Video Search#
Step 1: Video library (10 points)#
Write a python API that will download the video and its closed captions from youtube. Make sure to document how one can use your API. Use this to download the following videos from youtube along with thei captions:
https://www.youtube.com/watch?v=wbWRWeVe1XE
Step 2: Video indexing pipeline (90 points)#
In this step you will build and train your models to extract embeddings for the frames of your videos and store the extracted information in a database such as postgres for indexing the videos.
2.1 Preprocess the video (15 points)#
You can use opencv, ffmpeg, gstreameer, https://pytorchvideo.org/ or any other library to implement the preprocessing steps as shown below:
2.2 Detecting objects (25 points)#
Use any of the pretrained object-detectors to detect objects belonging to MS COCO classes. For each video, for each frame where a detection is found, compile and report the results in the following tabular structure :
[vidId, frameNum, timestamp, detectedObjId, detectedObjClass, confidence, bbox info]
Feel free to finetune your detectors if required. If you notice that your model performs better on a different video from this channel, document this and you can use this video for the rest of this assignment.
2.3 Embedding model (30 points)#
Develop a convolutional autoencoder such as the one described here whose input will be all the objects detected in each frame (not the entire frame!), if any. Note : You can downsample the frame rate of your original video to avoid long training/processing times. For a given input image, the autoencoder should output it’s small vector embedding.
Train your autoencoder on the COCO dataset for classes which get detected in the given list of videos.
Extra credit (10 points)#
Extra credit: if you want to maximize the possibility of developing something new think about how a video can be better segmented into representative frames. For example, in this ~3min video accessed Nov 2023 you have multiple scenes each one lasting 30sec or so. Can you find a way to segment each video and store the frame embeddings of each segment? This way there are multiple embeddings per video and you need to keep them that way for the subsequesnt steps of this project.

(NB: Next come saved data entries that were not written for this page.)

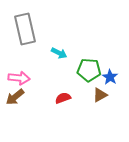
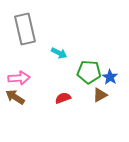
green pentagon: moved 2 px down
pink arrow: rotated 10 degrees counterclockwise
brown arrow: rotated 72 degrees clockwise
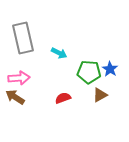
gray rectangle: moved 2 px left, 9 px down
blue star: moved 8 px up
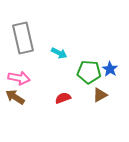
pink arrow: rotated 15 degrees clockwise
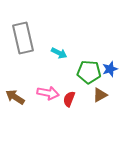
blue star: rotated 21 degrees clockwise
pink arrow: moved 29 px right, 15 px down
red semicircle: moved 6 px right, 1 px down; rotated 49 degrees counterclockwise
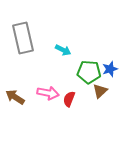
cyan arrow: moved 4 px right, 3 px up
brown triangle: moved 4 px up; rotated 14 degrees counterclockwise
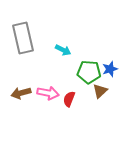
brown arrow: moved 6 px right, 4 px up; rotated 48 degrees counterclockwise
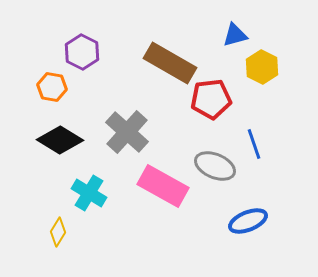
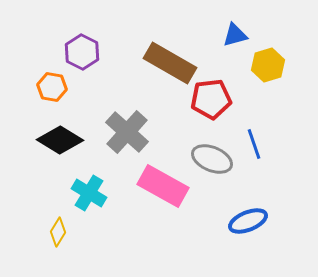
yellow hexagon: moved 6 px right, 2 px up; rotated 16 degrees clockwise
gray ellipse: moved 3 px left, 7 px up
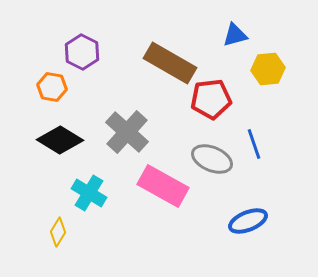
yellow hexagon: moved 4 px down; rotated 12 degrees clockwise
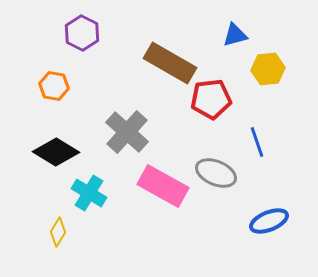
purple hexagon: moved 19 px up
orange hexagon: moved 2 px right, 1 px up
black diamond: moved 4 px left, 12 px down
blue line: moved 3 px right, 2 px up
gray ellipse: moved 4 px right, 14 px down
blue ellipse: moved 21 px right
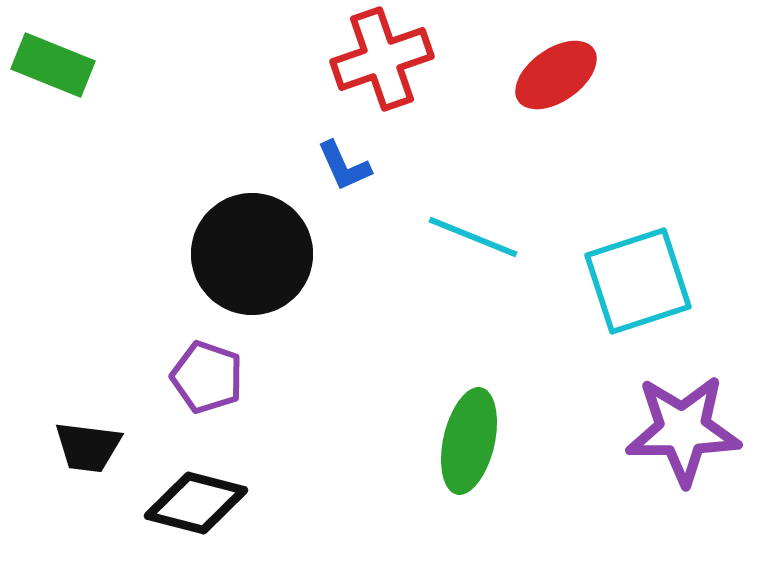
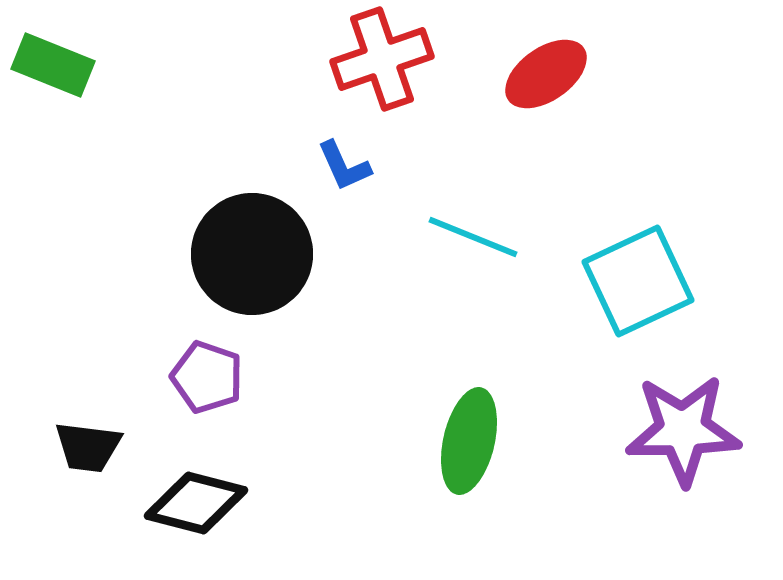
red ellipse: moved 10 px left, 1 px up
cyan square: rotated 7 degrees counterclockwise
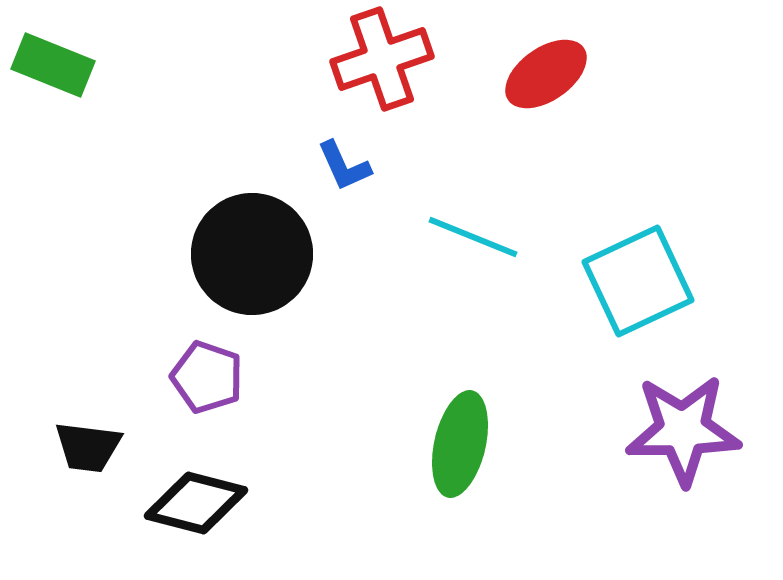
green ellipse: moved 9 px left, 3 px down
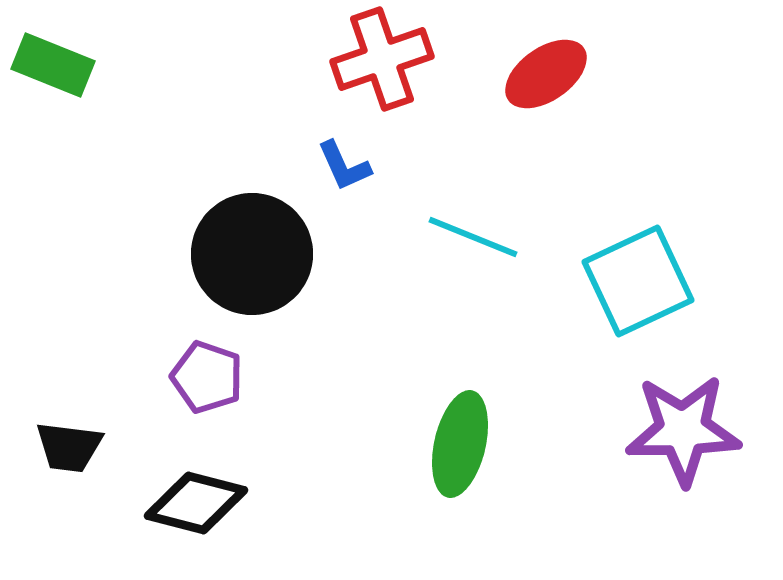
black trapezoid: moved 19 px left
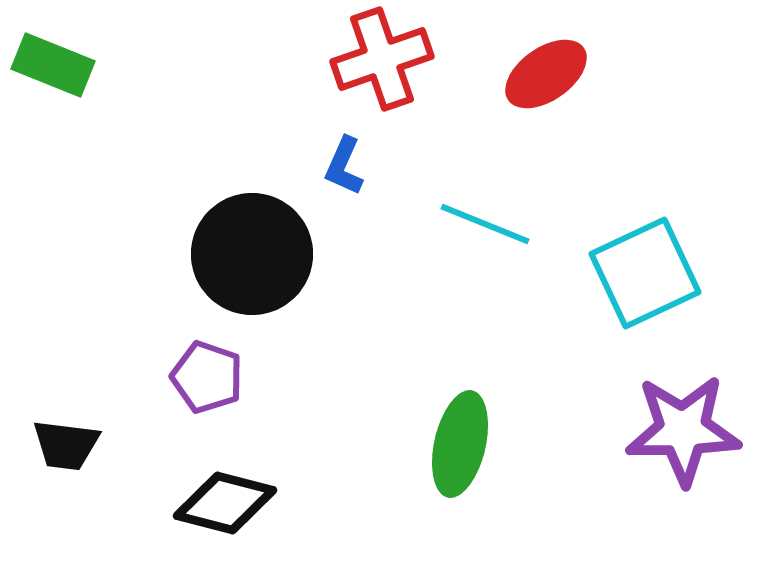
blue L-shape: rotated 48 degrees clockwise
cyan line: moved 12 px right, 13 px up
cyan square: moved 7 px right, 8 px up
black trapezoid: moved 3 px left, 2 px up
black diamond: moved 29 px right
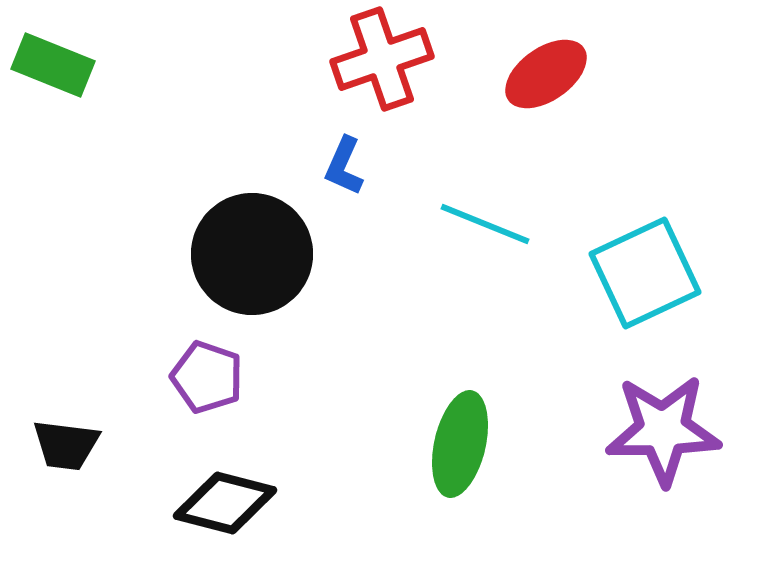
purple star: moved 20 px left
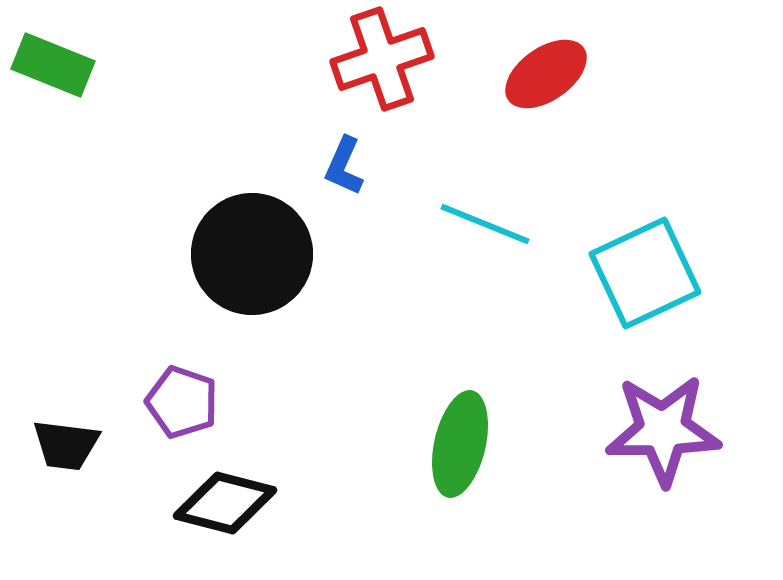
purple pentagon: moved 25 px left, 25 px down
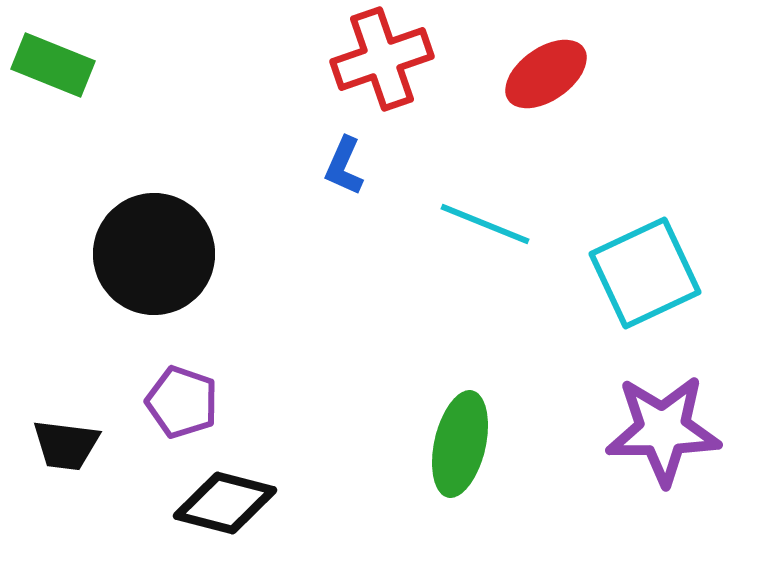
black circle: moved 98 px left
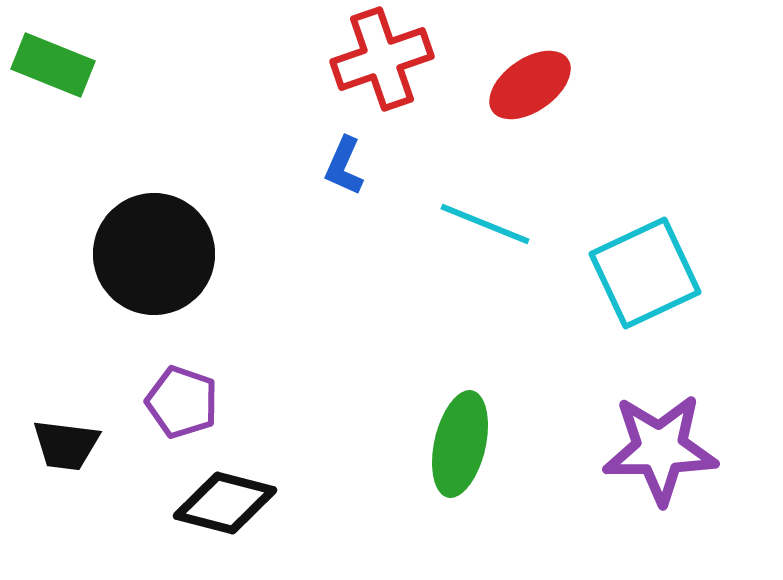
red ellipse: moved 16 px left, 11 px down
purple star: moved 3 px left, 19 px down
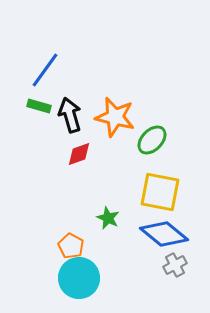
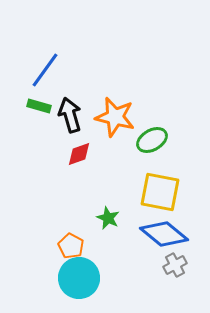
green ellipse: rotated 16 degrees clockwise
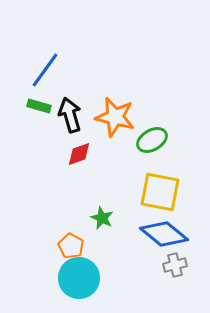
green star: moved 6 px left
gray cross: rotated 15 degrees clockwise
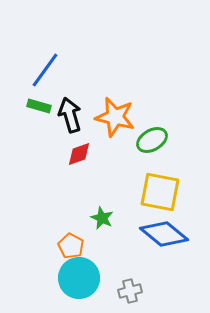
gray cross: moved 45 px left, 26 px down
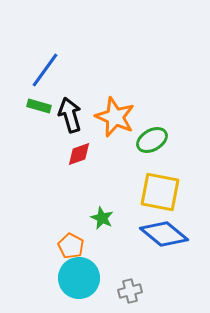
orange star: rotated 9 degrees clockwise
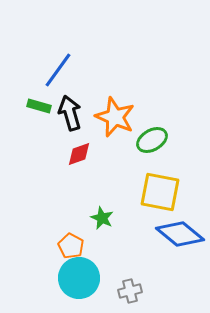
blue line: moved 13 px right
black arrow: moved 2 px up
blue diamond: moved 16 px right
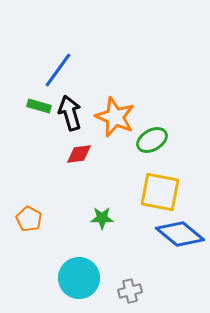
red diamond: rotated 12 degrees clockwise
green star: rotated 25 degrees counterclockwise
orange pentagon: moved 42 px left, 27 px up
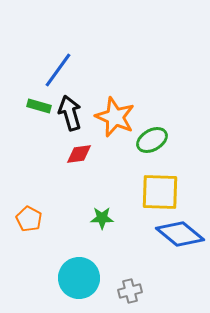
yellow square: rotated 9 degrees counterclockwise
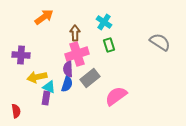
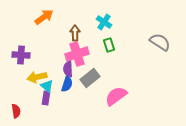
cyan triangle: moved 2 px left, 1 px up; rotated 16 degrees clockwise
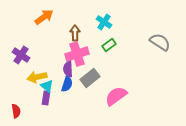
green rectangle: rotated 72 degrees clockwise
purple cross: rotated 30 degrees clockwise
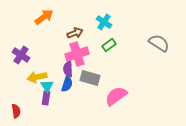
brown arrow: rotated 70 degrees clockwise
gray semicircle: moved 1 px left, 1 px down
gray rectangle: rotated 54 degrees clockwise
cyan triangle: rotated 16 degrees clockwise
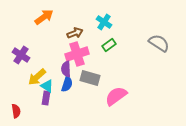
purple semicircle: moved 2 px left
yellow arrow: rotated 30 degrees counterclockwise
cyan triangle: rotated 24 degrees counterclockwise
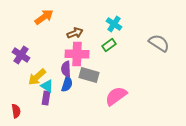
cyan cross: moved 10 px right, 2 px down
pink cross: rotated 20 degrees clockwise
gray rectangle: moved 1 px left, 3 px up
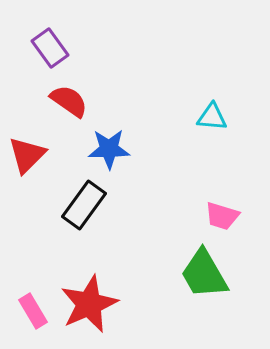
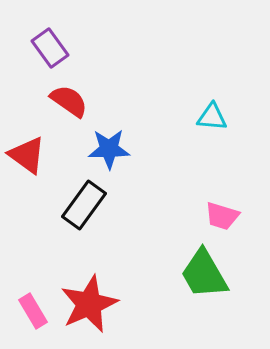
red triangle: rotated 39 degrees counterclockwise
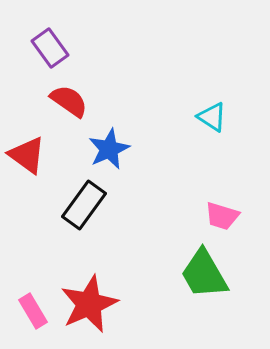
cyan triangle: rotated 28 degrees clockwise
blue star: rotated 24 degrees counterclockwise
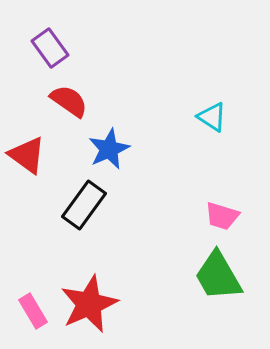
green trapezoid: moved 14 px right, 2 px down
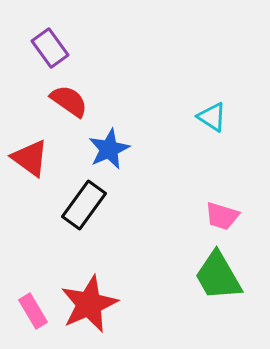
red triangle: moved 3 px right, 3 px down
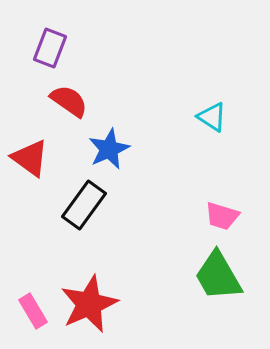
purple rectangle: rotated 57 degrees clockwise
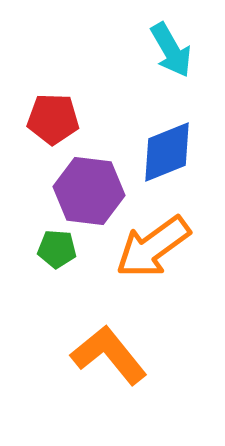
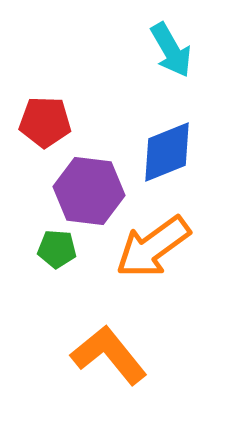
red pentagon: moved 8 px left, 3 px down
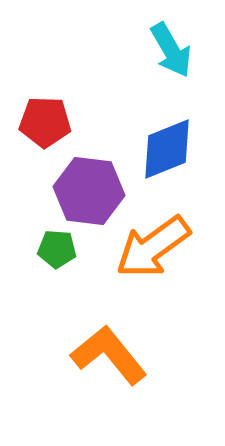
blue diamond: moved 3 px up
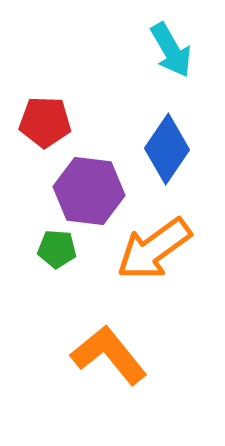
blue diamond: rotated 34 degrees counterclockwise
orange arrow: moved 1 px right, 2 px down
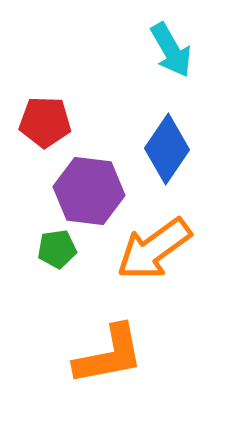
green pentagon: rotated 12 degrees counterclockwise
orange L-shape: rotated 118 degrees clockwise
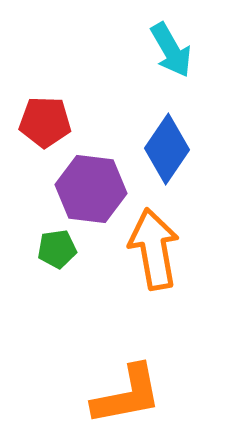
purple hexagon: moved 2 px right, 2 px up
orange arrow: rotated 116 degrees clockwise
orange L-shape: moved 18 px right, 40 px down
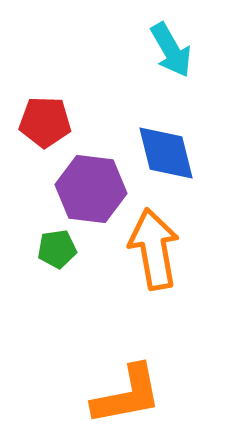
blue diamond: moved 1 px left, 4 px down; rotated 48 degrees counterclockwise
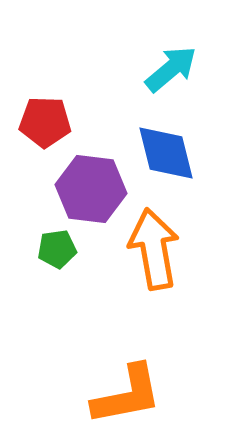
cyan arrow: moved 19 px down; rotated 100 degrees counterclockwise
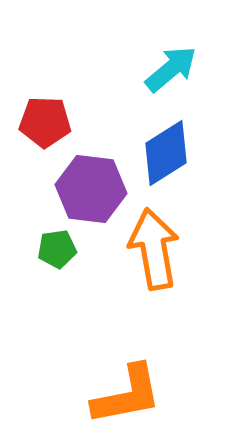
blue diamond: rotated 72 degrees clockwise
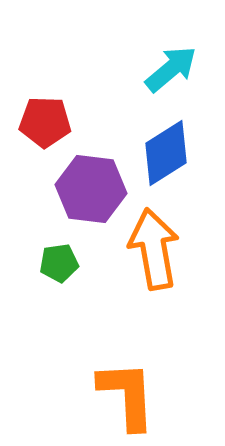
green pentagon: moved 2 px right, 14 px down
orange L-shape: rotated 82 degrees counterclockwise
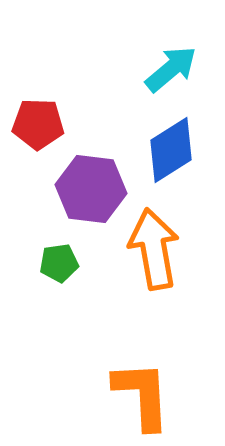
red pentagon: moved 7 px left, 2 px down
blue diamond: moved 5 px right, 3 px up
orange L-shape: moved 15 px right
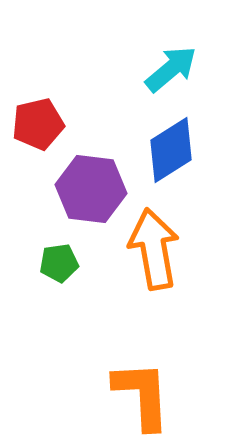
red pentagon: rotated 15 degrees counterclockwise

Indexing the embeddings (20 points)#
Use docker compose
to bring up two docker containers, your application container with the dev environment (you must have done this in Step 1) and a second container with postgres.
docker pull postgres:latest
Process all the detected object sub-images for each frame of each video to compile your final results in the following tabular structure:
[vidId, frameNum, timestamp, detectedObjId, detectedObjClass, confidence, bbox info, vector
Index the video images embedding vectors in the database. To do that in postgres (with the pgvector extension) you can use this guide.
Demonstrate that you can search the database using image queries and post the screenshots of your search results that must include the first 10 similar images across the input videos.